If we face another lockdown, it will be our own fault

We cannot predict the future, and we do not know whether another lockdown is coming. Instead, we do know what we can do to reduce COVID-19 spread, and it is our own choice whether we apply this knowledge or not. Consequently, it will be our own fault as a society, if there needs to be another lockdown. There will be nobody else to blame, just us.

Heated discussions surround the question of whether the UK will face another lockdown over autumn and winter. People in favour of relaxing restrictions argue that the vaccine roll-out has dramatically changed the dynamics of the pandemic. Indeed, the number of deaths among individuals with confirmed COVID-19 cases has dropped. At the beginning, more than 1 in 100 individuals who were diagnosed with COVID-19 died. Now, this number is closer to 1 in 500. Opponents of restrictions also point towards the collateral damage that is caused by the COVID-19 measures with regard to the economy, mental health, education, and non-COVID-19 diseases.

People who are sceptical of the removal of all restrictions are concerned by the high number of infected individuals. Currently, there are around 30,000 new cases in the UK every day and about 8,000 COVID-19 patients in hospitals. At the same time last year, we had about 4,000 cases per day and about 1,000 hospitalised COVID-19 patients. Autumn and winter are expected to increase COVID-19 spread, as people gather more in crowded indoor spaces that are poorly ventilated. Moreover, there are indications that the protection provided by the vaccines may start to wane over the coming months. There is also the risk of the emergence of new variants that partially or totally undo our vaccine efforts. Finally, high COVID-19 numbers and the strain that they pose on the healthcare system and general society also cause substantial collateral damage.

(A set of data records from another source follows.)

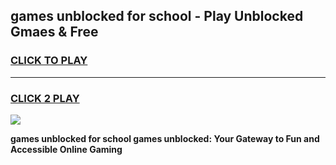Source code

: 
## games unblocked for school - Play Unblocked Gmaes & Free
<h3>
<a href="https://premium.freeplayer.one?title=games_unblocked_for_school&ref=19F">CLICK TO PLAY</a></h3>
<hr>

<h3>
<a href="https://premium.freeplayer.one?title=games_unblocked_for_school&ref=19F">CLICK 2 PLAY</a>
  
</h3>

<a href="https://premium.freeplayer.one?title=games_unblocked_for_school&ref=19F/"><img src="https://clearcache.store/games.png"></a>


**games unblocked for school games unblocked: Your Gateway to Fun and Accessible Online Gaming**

There is also disagreement about what should be regarded as a successful approach towards COVID-19. Some people think that successful means that intensive care unit beds are available for everyone, who is seriously ill. Others think that we should go further to protect lives and keep infection numbers low, as we still see about 1,000 hospitalisations and 100 deaths every day.

Whatever we may think about COVID-19, it is important to realise that nobody is able to predict what is going to happen this winter. Most experts expected to see about 100,000 (some even 200,000) cases per day after the removal of restrictions. Fortunately, this has not happened, but we do not know why. Such knowledge gaps mean that the next time that we get it wrong, the outcome might be worse than expected.

Although we cannot predict the future, we know exactly which actions increase and decrease the spread of COVID-19. COVID-19 spreads, when many people are in close contact. If we keep our distance wherever possible, wear face masks, avoid stuffy rooms, wash our hands, get vaccinated, and test ourselves regularly, we can reduce the opportunities for the virus to spread. Hence, we can influence the risk of future COVID-19 surges and at the same time the likelihood that restrictions are needed. As a society and as individuals, we decide whether we slow down or accelerate in front of a blind bend. If we decide to continue accelerating, as we are currently are, we must be aware that this is associated with an increased risk of a COVID-19 surge that may require the reintroduction of restrictions. If restrictions are needed, there will be nothing inevitable about this. Such restrictions will be the consequence of the decisions that we will have (hopefully consciously) taken. Hence, if COVID-19 restrictions are introduced again, we have to realise we have nobody but ourselves to blame.